Null Island. Place For Your Lost Data

Posted by TotalDC

Every day, a lot of people looking for digital directions on their computers and smartphones are diverted to an isolated spot on the Atlantic Ocean, more than 1000 kilometers off the coast of Africa, where the Prime Meridian and the equator intersect. It’s called Null Island.

Null Island is an imaginary island located at 0°N 0°E in the South Atlantic Ocean. This point is where the equator meets the prime meridian. The exact origins of “Null Island” are unknown, but it did reach a wide audience in 2011 when it was drawn into Natural Earth, a public domain map dataset developed by volunteer cartographers and GIS analysts. Null Island’s purpose was to help analysts flag errors in a process known as “geocoding.”

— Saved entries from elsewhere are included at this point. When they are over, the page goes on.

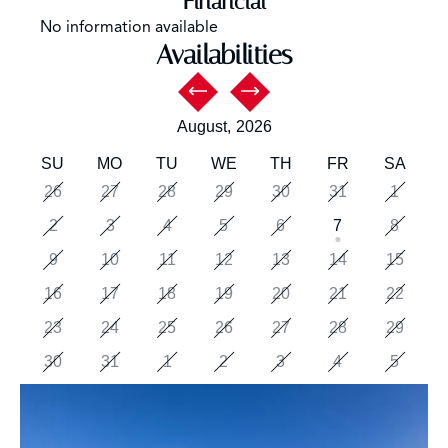
Financial
No information available
Availabilities
August,
2026
SU
MO
TU
WE
TH
FR
SA
26
27
28
29
30
31
1
2
3
4
5
6
7
8
9
10
11
12
13
14
15
16
17
18
19
20
21
22
23
24
25
26
27
28
29
30
31
1
2
3
4
5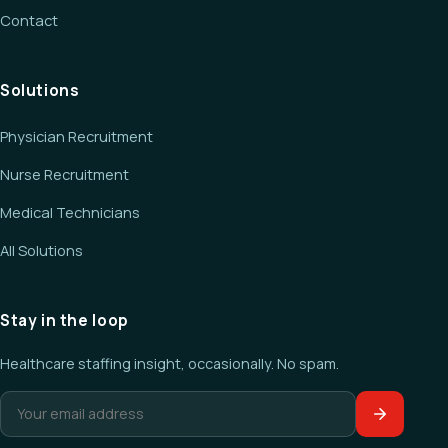
Contact
Solutions
Physician Recruitment
Nurse Recruitment
Medical Technicians
All Solutions
Stay in the loop
Healthcare staffing insight, occasionally. No spam.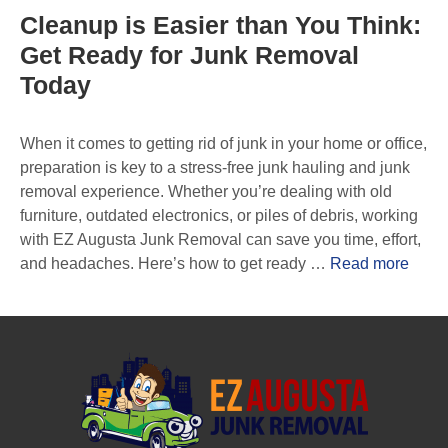
Cleanup is Easier than You Think:
Get Ready for Junk Removal
Today
When it comes to getting rid of junk in your home or office,
preparation is key to a stress-free junk hauling and junk
removal experience. Whether you’re dealing with old
furniture, outdated electronics, or piles of debris, working
with EZ Augusta Junk Removal can save you time, effort,
and headaches. Here’s how to get ready …
Read more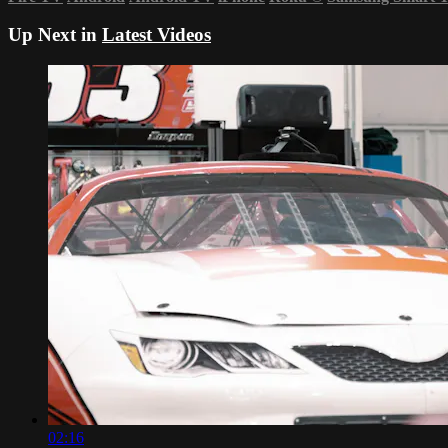
Up Next in
Latest Videos
02:16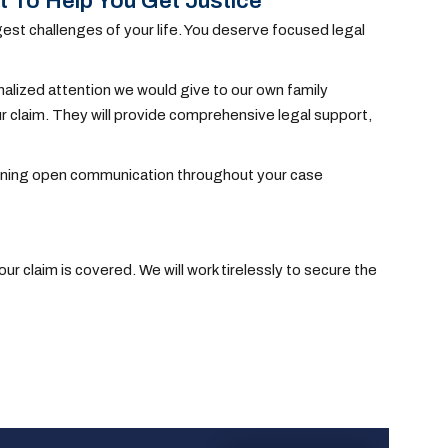
t To Help You Get Justice
est challenges of your life. You deserve focused legal
nalized attention we would give to our own family
 claim. They will provide comprehensive legal support,
taining open communication throughout your case
r claim is covered. We will work tirelessly to secure the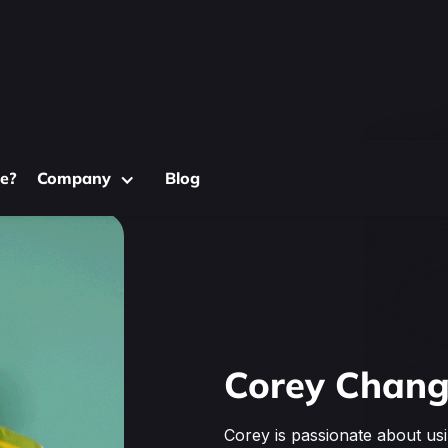
e?
Company
Blog
Corey Chan
Corey is passionate about us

What is geocoding you may be asking? Geocoding is a function performed in a GIS that involves taking data and converting it into geographic coordinates, which can then be easily mapped. But here comes human typos wrong data, or even glitches, and then the geocoding process doesn’t always run as it is supposed to. For example, if there happens to be misspelled street names or non-existent building numbers, other errors can create invalid addresses that can confuse a geocoder and assign 0°N 0° coordinates. Even though we know that this is an error, for systems such as Google Maps this is a valid and default location where thousands of searches with errors go since those coordinates exist. And that’s how we end up on Null Island.

Today there is a whole background behind this island, this place even has its flag when there where there is only a buoy floating in the middle of the water.